Bristol County Agricultural High School is most unique amongst its cooperative members. Seated along the banks of the Taunton River in Dighton, MA, the school owns more than 280 acres and features 27 buildings, many built by the schools students since its founding in 1912. Here, 450 students from approximately 40 towns and cities throughout Bristol County are enrolled in a number of agricultural programs, including Arboriculture, Floriculture, Natural Resource Management and best loved by Cabot, Large Animal Science. It is within the Large Animal Science program that students learn animal nutrition and management, largely by tending to the school's mixed herd of cattle.

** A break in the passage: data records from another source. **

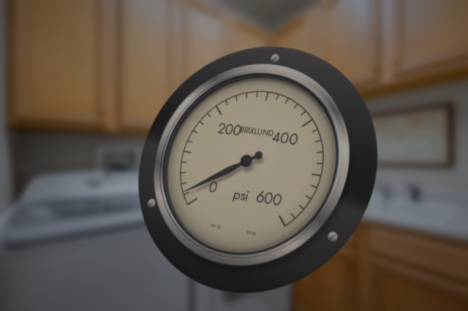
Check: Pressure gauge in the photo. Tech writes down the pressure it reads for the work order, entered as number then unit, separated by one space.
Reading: 20 psi
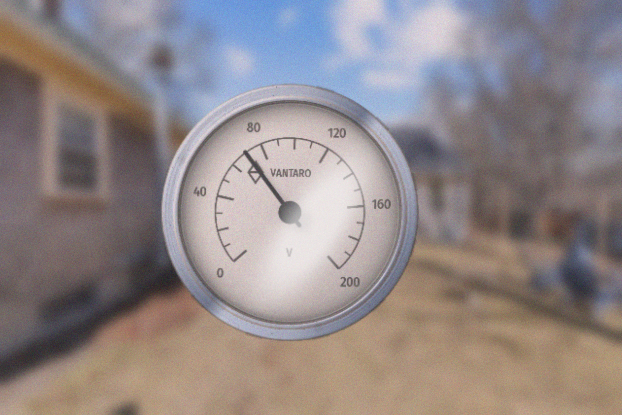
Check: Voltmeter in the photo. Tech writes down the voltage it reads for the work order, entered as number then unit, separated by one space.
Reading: 70 V
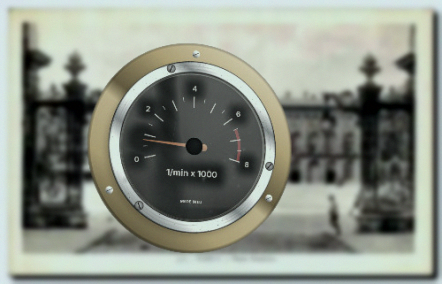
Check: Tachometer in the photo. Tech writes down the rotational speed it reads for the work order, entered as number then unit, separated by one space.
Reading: 750 rpm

"We have quite a variety of breeds here at the school," notes Leslie Blanchette, Head of the Animal Science Division. "Holstein, Jersey, Brown Swiss, Guernsey, Milking Shorthorn; you name it and we pretty much have it. Currently, we keep 25 milkers and 55 breeding stock at the school. Maintaining a mixed herd is great for the students, because they get to experience working with different breeds, and figure out which are most to their liking. Farmers are often very particular about which breed of cow they keep, and are quick to expound on the virtues of their favorites."

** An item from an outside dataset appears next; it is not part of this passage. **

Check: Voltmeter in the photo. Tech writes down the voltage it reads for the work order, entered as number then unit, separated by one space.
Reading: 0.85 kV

Students at Bristol County Agricultural work on the school's farm daily, and really learn the ins and outs of farm management. "What's great about our program is that some of our students have never set foot on a farm before enrolling, while others spent their childhoods helping to look after the livestock and working in the fields," says Leslie. "After four years with us, most go on to college to study animal science or agriculture. Our Large Animal Science program produces a lot of veterinary technicians and animal nutritionists."
Besides being the only school that sells milk to Agri-Mark, Bristol County Agricultural has the distinction of being one of only three agricultural schools in Massachusetts, and the only school that milks cows. "We have more animals than your typical agricultural school," says Leslie. "We think that contributes to a quality experience for our students, helping strengthen their academic development. The hands on experience with the animals also assists in reinforcing our dedication to breed preservation. As one can imagine, the students get quite attached to our cows, and really take an interest in their quality of life."

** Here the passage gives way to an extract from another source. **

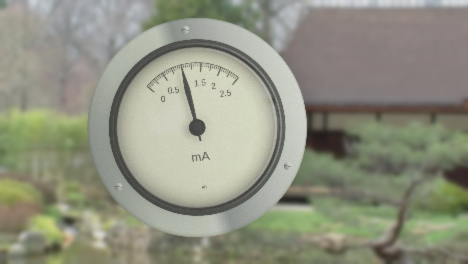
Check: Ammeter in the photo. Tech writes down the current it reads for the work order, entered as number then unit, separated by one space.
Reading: 1 mA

In addition to focusing on animal care, Bristol County Agricultural also puts great emphasis on sustainability programs. The school has a natural resources department, and students learn about a variety of recycling programs and other natural resource conservation and sustainability practices.
Though the school, which is celebrating its centennial this year, doesn't milk cows as their primary source of income like most other dairy farmers, that doesn't mean they don't strive to produce the best quality product. Every year, they receive "A's" on their report card from Agri-Mark in the form of milk quality awards. Class dismissed.